Kids with the keys to the kingdom Monday, August 27, 2007

Kids with the keys to the kingdom

This was from a snowy late spring day. Lloyd loved winter but when he thought it was returning after just a few weeks, his beautiful, incredibly expressive brown eyes couldn't help but comment.

This is a hard morning. Karen has gotten up and gone to work. I rose with her. We sobbed together, our new morning ritual, then we gathered ourselves to make our way into a new and awfully empty day and week. I hope Karen's work provides her with distraction and purpose but I know whatever she accomplishes will be done despite an all-encompassing grief. What will be hardest for her is to realize that she needn't call several times to ask us, 'how you guys are doing?' Now she will just phone to see how I'm holding up.

I am truly alone here, facing my first workday without my pal. 'Workday' is stretching it. Lloyd and I played hooky together for the past several years. Well 'hooky' is stretching it, too. I was very productive with Lloyd around but he was so much fun that just being with him felt like hooky. Much of the time I'd write and he'd snooze nearby but intermittently we'd take walks and play. If I had yard work to do, he'd come outside and supervise the operation. Occasionally he'd remind me that the most important task for me was to try to wrest the tennis ball from him that he presented at my feet and then would snatch away when I reached for it. Eventually I'd pry the ball from him but he never felt defeated because all it meant was the next phase of our game had begun. So I'd throw or hit the ball and he'd sprint to catch it in midair or on the first bounce, often during remarkably athletic helicopter leaps, accented by perfect landings. Then he'd come back towards me with the ball but somewhere along the line, he'd drop it and make me reach for another. Balls scattered around the yard were his booty, the bushel basket on the porch that overflowed with yellow orbs were community property. No ball was ever as interesting to Lloyd as the one I held. He made gallant attempts to catch every new projectile. On those rare occasions when he failed, he emitted not an ounce of disappointment, just gleeful anticipation for the next challenge. He had a perfect attitude.

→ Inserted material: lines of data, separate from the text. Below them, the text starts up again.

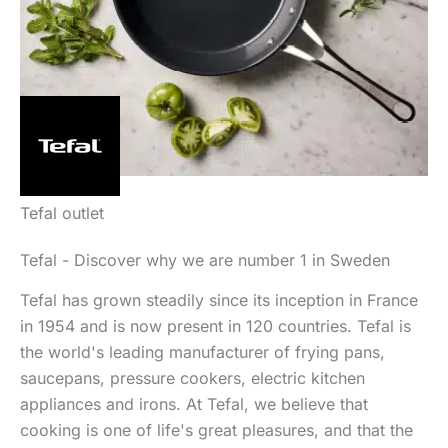
Tefal outlet
Tefal - Discover why we are number 1 in Sweden
Tefal has grown steadily since its inception in France
in 1954 and is now present in 120 countries. Tefal is
the world's leading manufacturer of frying pans,
saucepans, pressure cookers, electric kitchen
appliances and irons. At Tefal, we believe that
cooking is one of life's great pleasures, and that the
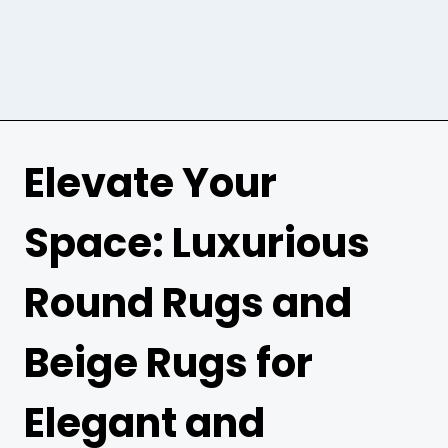
Elevate Your
Space: Luxurious
Round Rugs and
Beige Rugs for
Elegant and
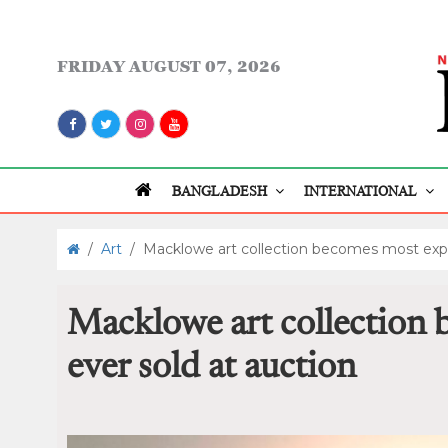
FRIDAY
AUGUST 07, 2026
BANGLADESH
INTERNATIONAL
/
Art
/
Macklowe art collection becomes most expe
Macklowe art collection
ever sold at auction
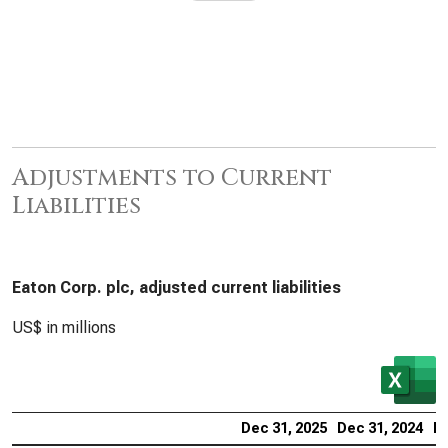
Adjustments to Current
Liabilities
Eaton Corp. plc, adjusted current liabilities
US$ in millions
Dec 31, 2025
Dec 31, 2024
De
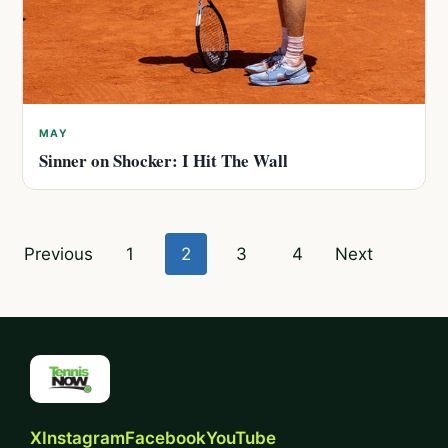
MAY
Sinner on Shocker: I Hit The Wall
Posts
Previous
1
2
3
4
Next
pagination
X
Instagram
Facebook
YouTube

Lloyd and I played all the time. Although I set clear safety boundaries for him, he knew that anything went within those borders. We never went long without frolicking, just a couple of kids with the keys to the kingdom.

I wish I was a songwriter because songwriters can make beauty of pain and find strength in the most fragile of things. And that's what I need to do now. I need to write something transcendently meaningful about my friend Lloyd. I wish I could write something with music that is as beautiful as he was handsome and dear. Something with lyrics that describe just the right details of a magnificent life. Details that find their ways into other lives and become just as important in new homes and hearts. Something of timeless significance, just like Lloyd.